Supply Chain Is the New Frontier
Two major supply chain attacks in one week. Both hit packages with tens of millions of weekly downloads. Both got through because of the basics: stolen credentials, no MFA, and blind trust in package registries.
litellm: the .pth that exposed everything
A week ago, litellm versions 1.82.7 and 1.82.8 were published to PyPI with a malicious .pth file. Not a postinstall script. A .pth file dropped into Python’s site-packages that auto-executes on every Python interpreter startup. You didn’t need to import litellm. Running python --version was enough.
The payload harvested everything: ALL environment variables, SSH private keys, ~/.kube/config, AWS/GCP/Azure credentials. A Snyk deep-dive traced the root cause to a compromised Trivy GitHub Action in LiteLLM’s own CI/CD. The attacker (TeamPCP) stole PyPI publishing credentials through that vector.
The irony: the malware was so poorly written it outed itself. Callum McMahon at FutureSearch was testing a Cursor MCP plugin that pulled litellm as a transitive dep. His machine froze. RAM exhaustion. The .pth file spawned a subprocess that triggered another .pth execution, creating an accidental fork bomb. The credential stealer was caught because it was basically vibecoded.
PyPI quarantined it within 40 minutes. But litellm gets ~3.4 million downloads per day. CrewAI, Browser-Use, DSPy, Mem0, Instructor all depend on it.

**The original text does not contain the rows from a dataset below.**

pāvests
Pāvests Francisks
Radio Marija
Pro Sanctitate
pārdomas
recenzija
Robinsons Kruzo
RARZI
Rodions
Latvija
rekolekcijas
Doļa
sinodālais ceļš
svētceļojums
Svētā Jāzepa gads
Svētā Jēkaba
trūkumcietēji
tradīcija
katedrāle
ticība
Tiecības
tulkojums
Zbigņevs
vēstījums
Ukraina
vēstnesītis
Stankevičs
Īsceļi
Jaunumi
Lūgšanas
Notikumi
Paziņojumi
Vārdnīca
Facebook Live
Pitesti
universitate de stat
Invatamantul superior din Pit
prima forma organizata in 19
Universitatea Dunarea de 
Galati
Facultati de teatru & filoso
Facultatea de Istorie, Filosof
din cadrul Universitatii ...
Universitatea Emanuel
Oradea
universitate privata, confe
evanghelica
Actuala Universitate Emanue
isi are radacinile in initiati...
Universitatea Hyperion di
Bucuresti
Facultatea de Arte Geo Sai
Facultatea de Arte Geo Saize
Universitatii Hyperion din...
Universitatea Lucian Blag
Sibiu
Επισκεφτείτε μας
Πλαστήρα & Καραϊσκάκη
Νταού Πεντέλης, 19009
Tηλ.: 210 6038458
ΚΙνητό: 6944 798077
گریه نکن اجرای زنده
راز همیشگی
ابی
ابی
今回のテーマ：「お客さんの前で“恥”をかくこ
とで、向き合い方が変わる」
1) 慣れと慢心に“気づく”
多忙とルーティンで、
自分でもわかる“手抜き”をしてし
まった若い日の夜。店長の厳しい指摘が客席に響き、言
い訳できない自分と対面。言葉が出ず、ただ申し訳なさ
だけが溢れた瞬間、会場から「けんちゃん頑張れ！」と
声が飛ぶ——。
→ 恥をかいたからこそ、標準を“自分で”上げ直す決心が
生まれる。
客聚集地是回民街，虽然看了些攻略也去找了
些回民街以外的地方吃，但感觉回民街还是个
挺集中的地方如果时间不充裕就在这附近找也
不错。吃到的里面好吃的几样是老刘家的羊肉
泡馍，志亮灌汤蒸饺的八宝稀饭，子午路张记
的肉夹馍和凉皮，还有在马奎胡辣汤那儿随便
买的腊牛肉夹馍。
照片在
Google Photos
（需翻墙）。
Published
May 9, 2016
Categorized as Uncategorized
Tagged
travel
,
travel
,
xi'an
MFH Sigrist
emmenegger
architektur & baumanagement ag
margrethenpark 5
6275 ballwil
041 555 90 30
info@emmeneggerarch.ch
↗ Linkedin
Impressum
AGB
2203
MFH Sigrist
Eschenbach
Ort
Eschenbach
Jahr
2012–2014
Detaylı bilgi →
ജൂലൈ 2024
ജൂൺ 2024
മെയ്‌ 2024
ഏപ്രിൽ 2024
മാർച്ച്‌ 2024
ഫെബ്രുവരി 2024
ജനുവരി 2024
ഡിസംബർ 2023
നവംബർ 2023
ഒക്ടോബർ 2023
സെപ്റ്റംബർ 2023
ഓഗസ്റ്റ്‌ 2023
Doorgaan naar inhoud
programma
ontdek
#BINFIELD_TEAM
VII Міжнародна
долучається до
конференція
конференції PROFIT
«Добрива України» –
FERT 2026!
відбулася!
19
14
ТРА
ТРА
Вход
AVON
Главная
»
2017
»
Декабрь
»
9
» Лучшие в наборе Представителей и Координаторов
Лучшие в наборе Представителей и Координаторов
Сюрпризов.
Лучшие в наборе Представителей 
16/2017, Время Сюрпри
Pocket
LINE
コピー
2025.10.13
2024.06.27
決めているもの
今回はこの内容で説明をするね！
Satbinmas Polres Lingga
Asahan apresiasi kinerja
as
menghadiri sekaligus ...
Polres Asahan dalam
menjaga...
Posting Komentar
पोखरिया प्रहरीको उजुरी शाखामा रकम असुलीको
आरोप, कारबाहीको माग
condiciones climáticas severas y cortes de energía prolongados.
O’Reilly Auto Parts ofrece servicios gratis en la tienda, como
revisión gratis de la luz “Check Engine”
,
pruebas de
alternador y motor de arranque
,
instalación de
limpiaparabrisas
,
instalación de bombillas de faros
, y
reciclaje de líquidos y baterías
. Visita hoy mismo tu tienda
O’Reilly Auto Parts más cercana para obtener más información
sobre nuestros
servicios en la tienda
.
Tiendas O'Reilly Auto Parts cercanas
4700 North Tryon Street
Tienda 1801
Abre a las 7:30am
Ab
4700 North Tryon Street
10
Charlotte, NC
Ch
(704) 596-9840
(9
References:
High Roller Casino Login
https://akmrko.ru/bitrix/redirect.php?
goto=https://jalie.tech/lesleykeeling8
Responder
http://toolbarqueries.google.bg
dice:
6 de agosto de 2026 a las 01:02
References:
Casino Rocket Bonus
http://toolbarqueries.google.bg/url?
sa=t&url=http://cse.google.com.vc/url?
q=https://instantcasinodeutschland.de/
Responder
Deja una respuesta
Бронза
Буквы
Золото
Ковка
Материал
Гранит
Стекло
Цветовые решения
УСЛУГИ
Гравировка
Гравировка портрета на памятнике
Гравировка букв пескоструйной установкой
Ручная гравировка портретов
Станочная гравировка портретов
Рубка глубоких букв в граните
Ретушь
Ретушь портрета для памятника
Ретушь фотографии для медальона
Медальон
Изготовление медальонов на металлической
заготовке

For us at Cominty: we use IAM Identity Center (formerly AWS SSO), the recommended method for managing AWS credentials. It replaces long-term static access keys with short-lived, automatically refreshed temporary credentials. The biggest damage vector in these attacks is over-permissive AWS keys sitting on leadership machines that never get rotated. That one doesn’t apply to us. SSH keys, API tokens in env vars, k8s configs? Those were still at risk, but rotatable.
axios: a nation-state RAT in your node_modules
Today, axios 1.14.1 and 0.30.4 hit npm with a fake dependency (plain-crypto-js) that phoned home to a C2 server and deployed a cross-platform RAT. Both Google and Microsoft attributed it to North Korean state actors (Sapphire Sleet). ~100 million weekly downloads. Tagged latest. Live for 2 to 3 hours before npm removed it.
What it all boils down to
Strip away the technical details and both attacks share the same root cause: credential theft → account access → push malicious version → registry distributes it to millions before anyone notices.
The ecosystem trust model is the problem. npm and PyPI assume that if you have valid publishing credentials, you ARE the maintainer. No anomaly detection on publish patterns, no mandatory signing, no delay-and-scan window for new versions of critical packages.
(And honestly, maintainers of packages powering multi-billion dollar infrastructure still aren’t using proper MFA or password managers. Let that sink in.)
These attacks spread to millions of machines in MINUTES. The detection window is tiny. The litellm malware got caught because it was badly written. The axios RAT was professional. Next time we might not get lucky.
Karpathy put it well: supply chain attacks are “basically the scariest thing imaginable in modern software.” Every time you install any dependency, you could be pulling in a poisoned package anywhere deep inside its entire dependency tree. He even shared his own close call: a @googleworkspace/cli install resolved to an unaffected axios version by pure luck. Had he run it hours earlier, he’d have been compromised. His takeaway: package manager defaults need to change so that a single compromised package cannot spread through users via unpinned dependencies.
Mitigating locally
Right after the axios disclosure, I pushed Socket Firewall to the team as a first step. It’s relatively new but promising. It intercepts package manager requests and checks packages against Socket’s security intelligence before they hit your machine. Usage is straightforward: prefix your install commands with sfw (e.g. sfw npm install instead of npm install). I alias it in my .zshrc so I don’t have to think about it (.bashrc or equivalent on your system).
Supports npm, yarn, pnpm for JS/TS. For Python, pip and uv are covered (poetry is not, for now). One caveat: the free tier warns on AI-flagged packages but doesn’t block until a human at Socket confirms the threat. Enterprises should look at the paid version for real-time blocking. And after installing, clear your caches so old cached packages don’t bypass the firewall.
But this is just one layer for local dev safety. In production, dependency pinning should be the default. package-lock.json, poetry.lock, uv.lock. Update only when needed, review what changed.
The old-school playbook
Supply chain attacks are not new. What’s new is the scale: packages with 100M weekly downloads getting compromised, nation-state actors involved, and detection windows measured in minutes.
The defense hasn’t changed though. Pin your dependencies. Use short-lived credentials. Rotate secrets. Audit what you install. Don’t trust registries to do security for you.
It slows things down. That’s the point. Speed without supply chain hygiene is just shipping vulnerabilities faster.